### YOUR INSTRUCTIONS
Word for word, please restate each record and pass over the pictures.

### GIVEN ENTRIES
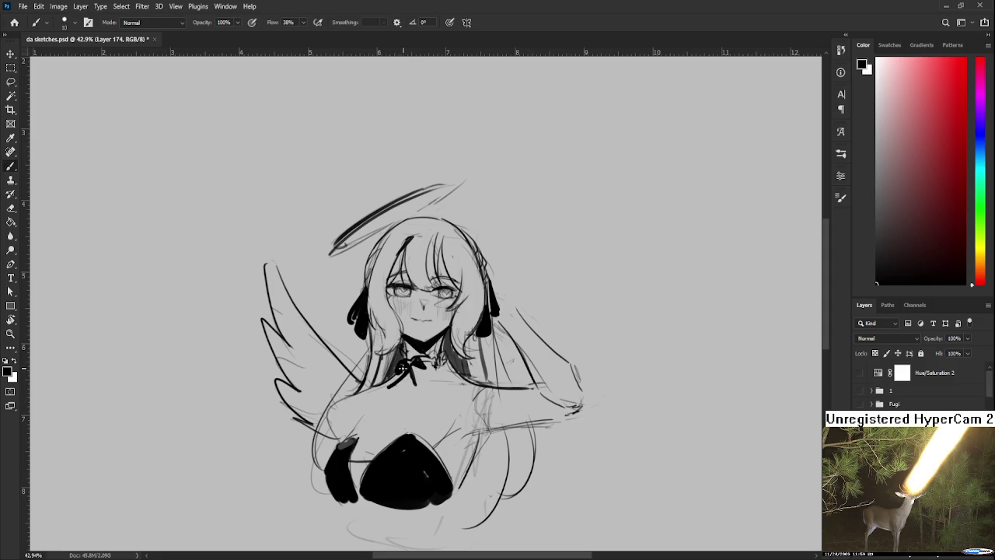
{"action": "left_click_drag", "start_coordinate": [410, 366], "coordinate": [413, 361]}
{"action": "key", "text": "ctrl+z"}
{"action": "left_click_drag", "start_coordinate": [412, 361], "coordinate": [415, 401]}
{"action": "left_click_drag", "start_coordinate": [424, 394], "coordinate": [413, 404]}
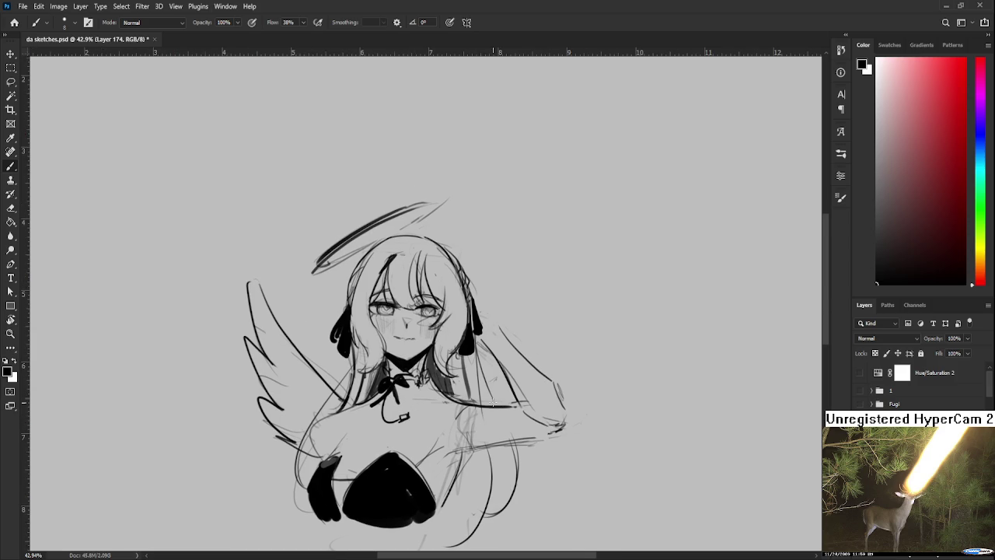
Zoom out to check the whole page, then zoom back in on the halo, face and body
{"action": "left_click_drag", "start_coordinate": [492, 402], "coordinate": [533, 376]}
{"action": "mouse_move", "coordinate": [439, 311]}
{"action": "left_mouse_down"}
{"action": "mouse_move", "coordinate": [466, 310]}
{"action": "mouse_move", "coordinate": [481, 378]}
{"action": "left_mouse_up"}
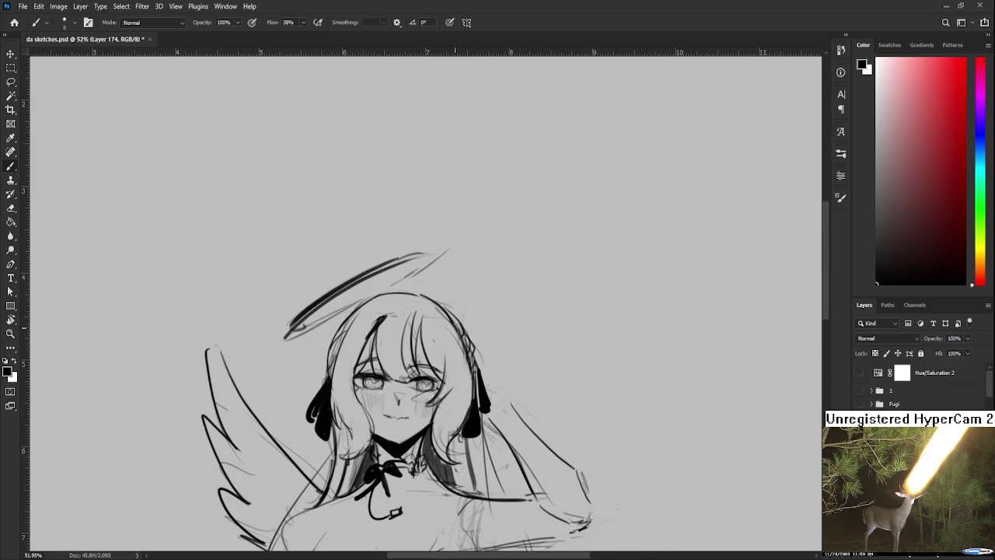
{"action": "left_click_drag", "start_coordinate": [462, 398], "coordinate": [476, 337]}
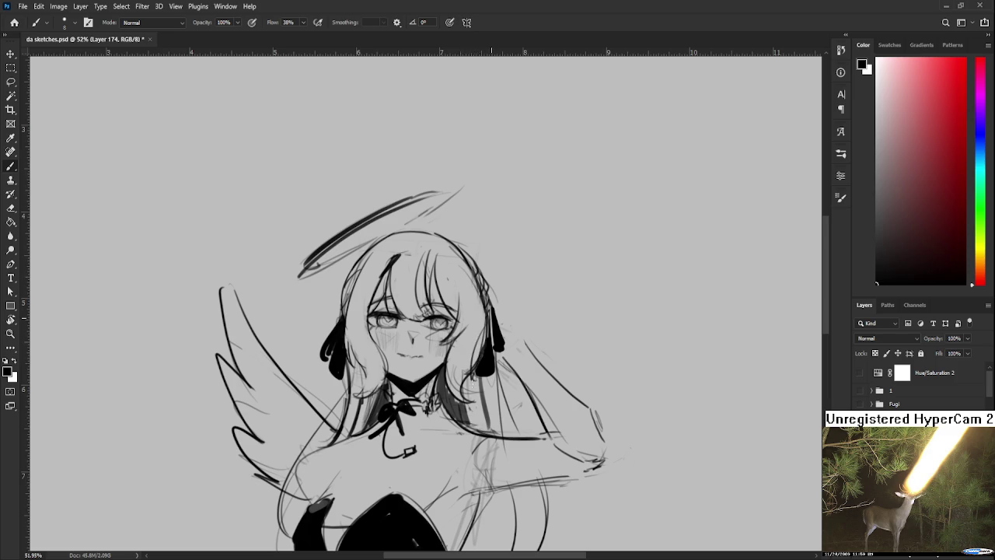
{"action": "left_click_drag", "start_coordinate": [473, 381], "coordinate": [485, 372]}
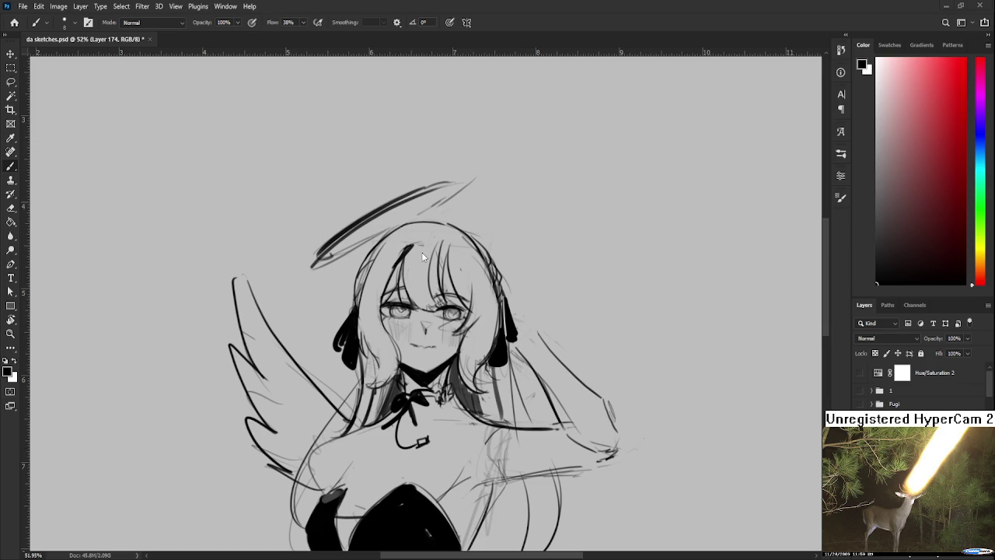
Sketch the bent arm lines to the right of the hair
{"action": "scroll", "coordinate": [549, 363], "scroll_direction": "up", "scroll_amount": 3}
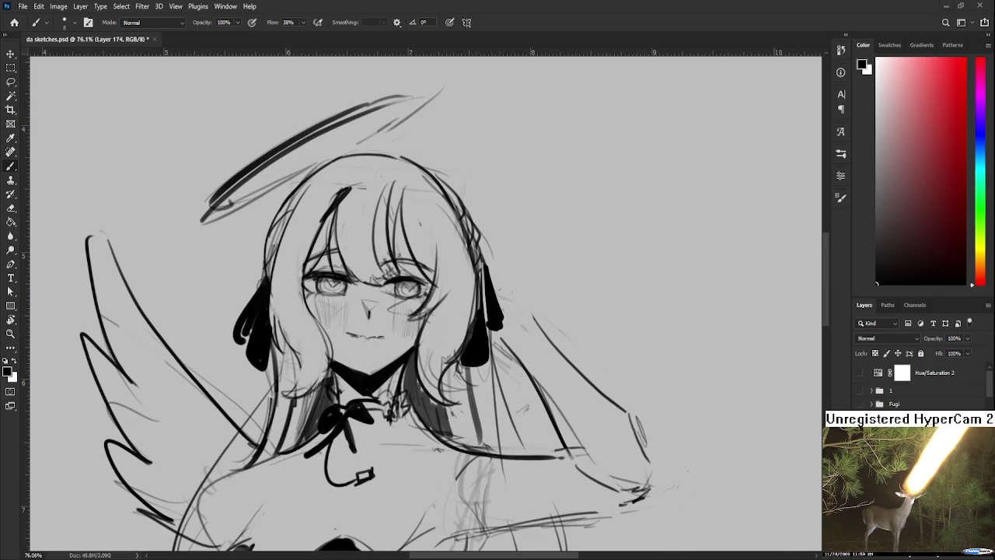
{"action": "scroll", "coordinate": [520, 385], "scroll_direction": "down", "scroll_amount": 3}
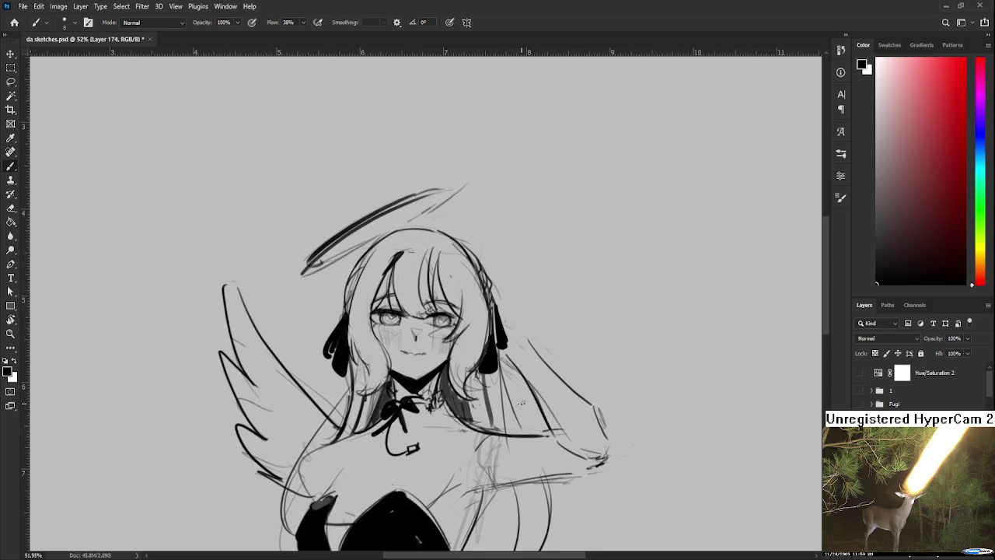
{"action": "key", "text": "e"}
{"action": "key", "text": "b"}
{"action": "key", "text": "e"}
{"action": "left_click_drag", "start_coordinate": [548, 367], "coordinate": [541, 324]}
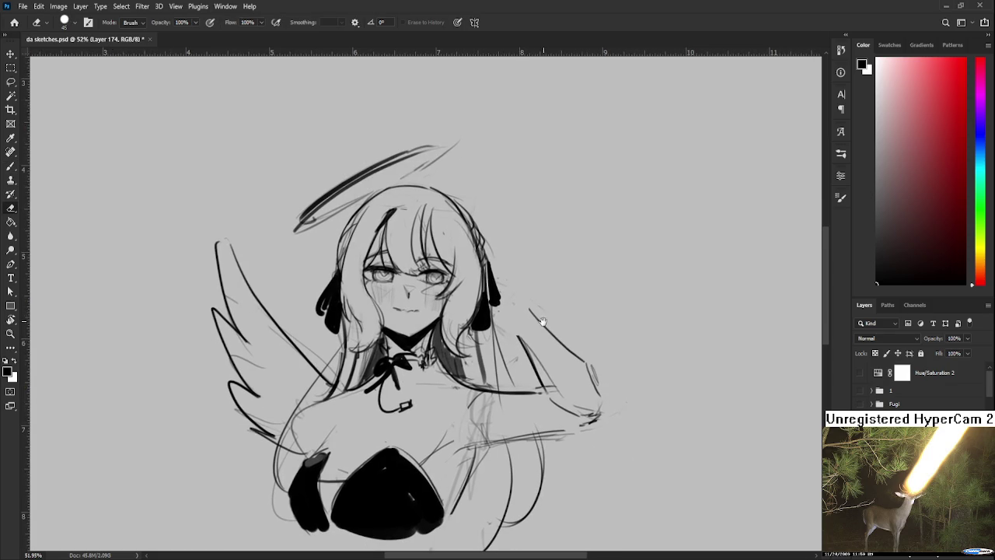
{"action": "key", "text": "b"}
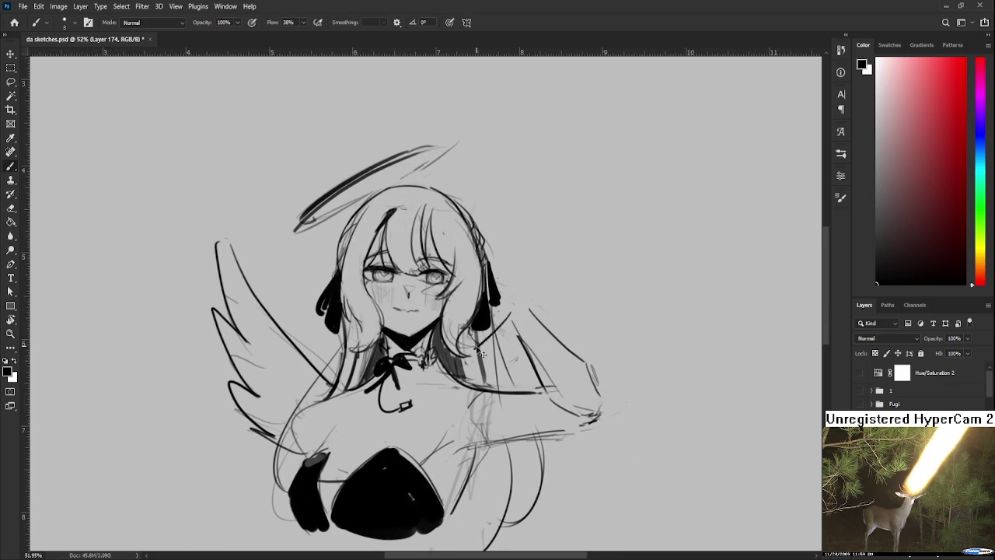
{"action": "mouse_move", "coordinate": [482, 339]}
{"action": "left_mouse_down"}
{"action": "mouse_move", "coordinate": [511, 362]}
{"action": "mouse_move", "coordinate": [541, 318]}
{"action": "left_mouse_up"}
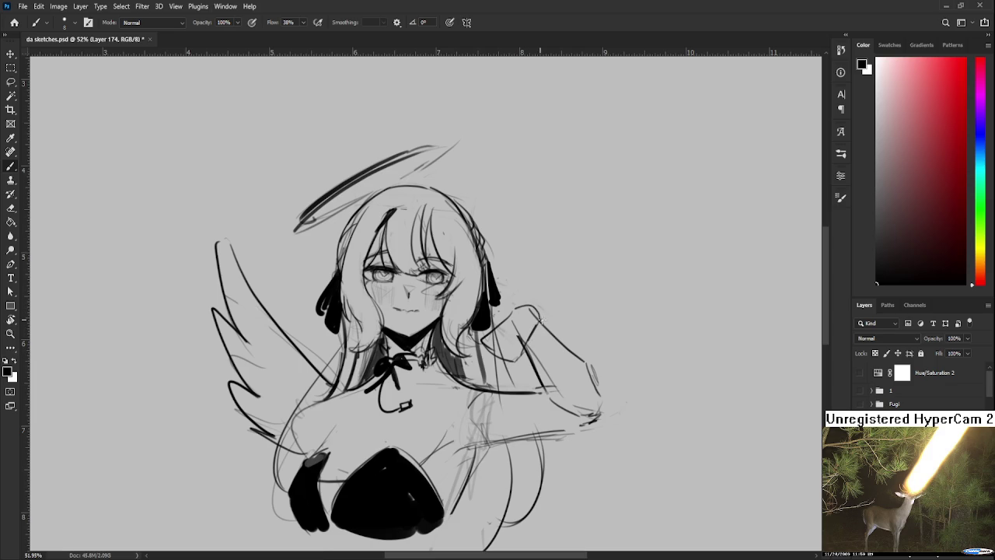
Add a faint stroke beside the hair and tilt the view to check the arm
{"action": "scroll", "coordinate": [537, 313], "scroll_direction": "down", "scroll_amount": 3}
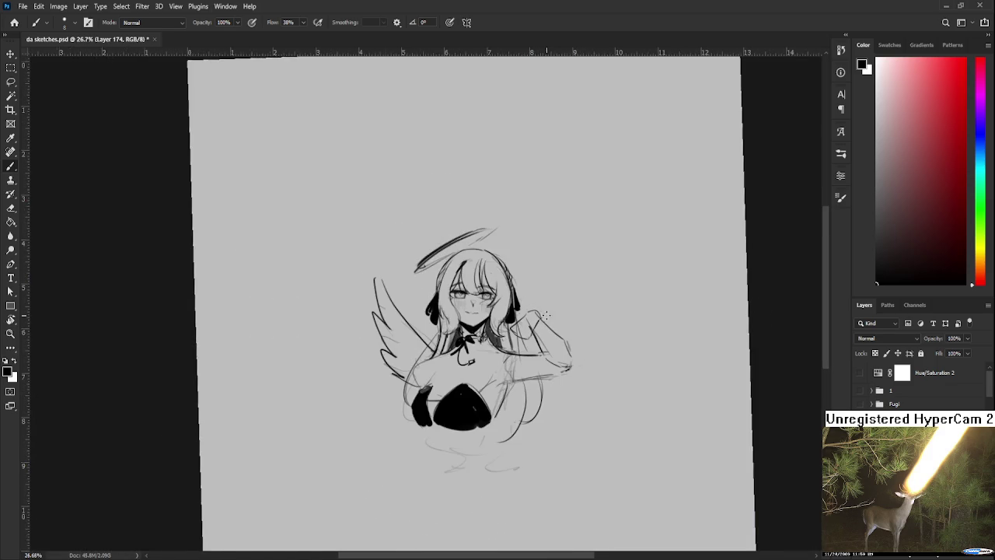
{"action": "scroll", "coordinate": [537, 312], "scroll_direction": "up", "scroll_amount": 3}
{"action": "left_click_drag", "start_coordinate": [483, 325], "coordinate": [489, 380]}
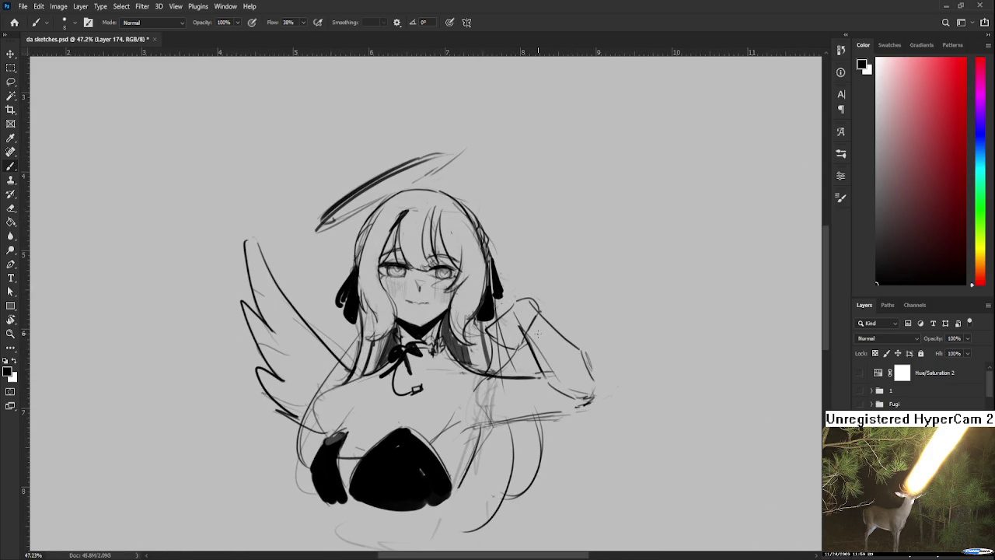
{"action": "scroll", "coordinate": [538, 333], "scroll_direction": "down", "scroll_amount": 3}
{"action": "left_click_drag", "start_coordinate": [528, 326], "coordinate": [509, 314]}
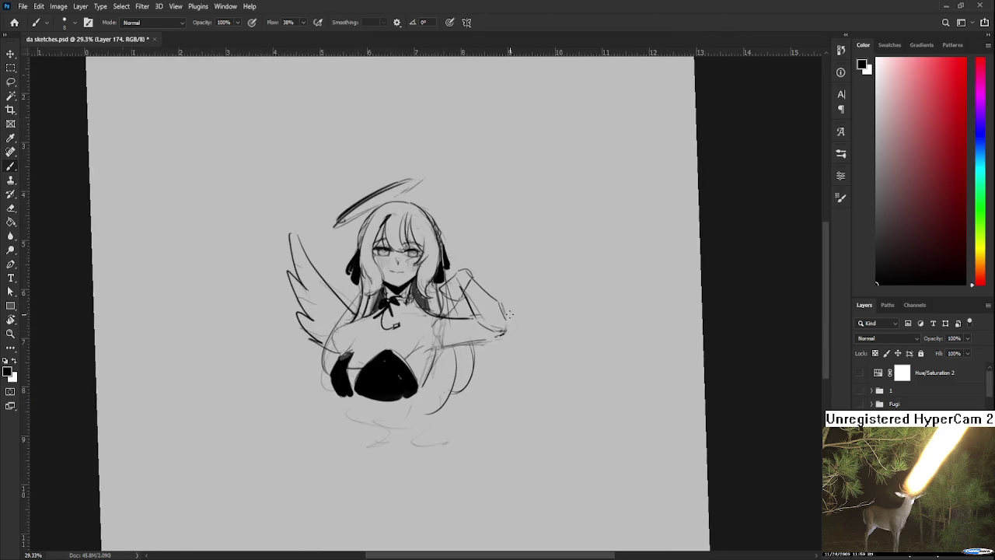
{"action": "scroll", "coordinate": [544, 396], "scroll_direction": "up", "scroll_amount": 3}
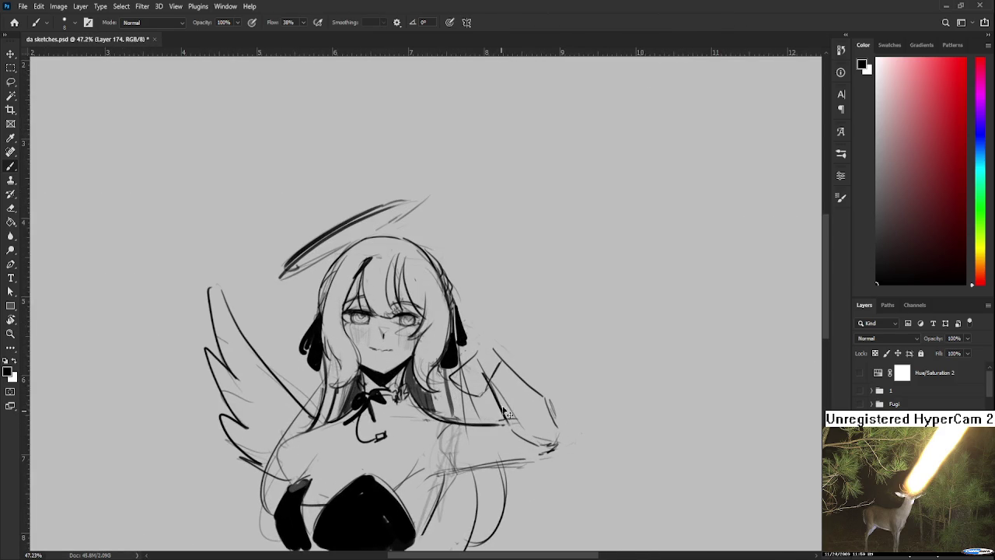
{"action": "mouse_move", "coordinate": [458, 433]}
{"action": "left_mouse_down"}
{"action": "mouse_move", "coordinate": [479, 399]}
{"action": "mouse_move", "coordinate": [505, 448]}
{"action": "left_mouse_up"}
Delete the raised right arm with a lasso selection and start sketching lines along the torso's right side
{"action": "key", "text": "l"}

### THE ANSWER
{"action": "left_click_drag", "start_coordinate": [410, 366], "coordinate": [413, 361]}
{"action": "key", "text": "ctrl+z"}
{"action": "left_click_drag", "start_coordinate": [412, 361], "coordinate": [415, 401]}
{"action": "left_click_drag", "start_coordinate": [424, 394], "coordinate": [413, 404]}
Zoom out to check the whole page, then zoom back in on the halo, face and body
{"action": "left_click_drag", "start_coordinate": [492, 402], "coordinate": [533, 376]}
{"action": "mouse_move", "coordinate": [439, 311]}
{"action": "left_mouse_down"}
{"action": "mouse_move", "coordinate": [466, 310]}
{"action": "mouse_move", "coordinate": [481, 378]}
{"action": "left_mouse_up"}
{"action": "left_click_drag", "start_coordinate": [462, 398], "coordinate": [476, 337]}
{"action": "left_click_drag", "start_coordinate": [473, 381], "coordinate": [485, 372]}
Sketch the bent arm lines to the right of the hair
{"action": "scroll", "coordinate": [549, 363], "scroll_direction": "up", "scroll_amount": 3}
{"action": "scroll", "coordinate": [520, 385], "scroll_direction": "down", "scroll_amount": 3}
{"action": "key", "text": "e"}
{"action": "key", "text": "b"}
{"action": "key", "text": "e"}
{"action": "left_click_drag", "start_coordinate": [548, 367], "coordinate": [541, 324]}
{"action": "key", "text": "b"}
{"action": "mouse_move", "coordinate": [482, 339]}
{"action": "left_mouse_down"}
{"action": "mouse_move", "coordinate": [511, 362]}
{"action": "mouse_move", "coordinate": [541, 318]}
{"action": "left_mouse_up"}
Add a faint stroke beside the hair and tilt the view to check the arm
{"action": "scroll", "coordinate": [537, 313], "scroll_direction": "down", "scroll_amount": 3}
{"action": "scroll", "coordinate": [537, 312], "scroll_direction": "up", "scroll_amount": 3}
{"action": "left_click_drag", "start_coordinate": [483, 325], "coordinate": [489, 380]}
{"action": "scroll", "coordinate": [538, 333], "scroll_direction": "down", "scroll_amount": 3}
{"action": "left_click_drag", "start_coordinate": [528, 326], "coordinate": [509, 314]}
{"action": "scroll", "coordinate": [544, 396], "scroll_direction": "up", "scroll_amount": 3}
{"action": "mouse_move", "coordinate": [458, 433]}
{"action": "left_mouse_down"}
{"action": "mouse_move", "coordinate": [479, 399]}
{"action": "mouse_move", "coordinate": [505, 448]}
{"action": "left_mouse_up"}
Delete the raised right arm with a lasso selection and start sketching lines along the torso's right side
{"action": "key", "text": "l"}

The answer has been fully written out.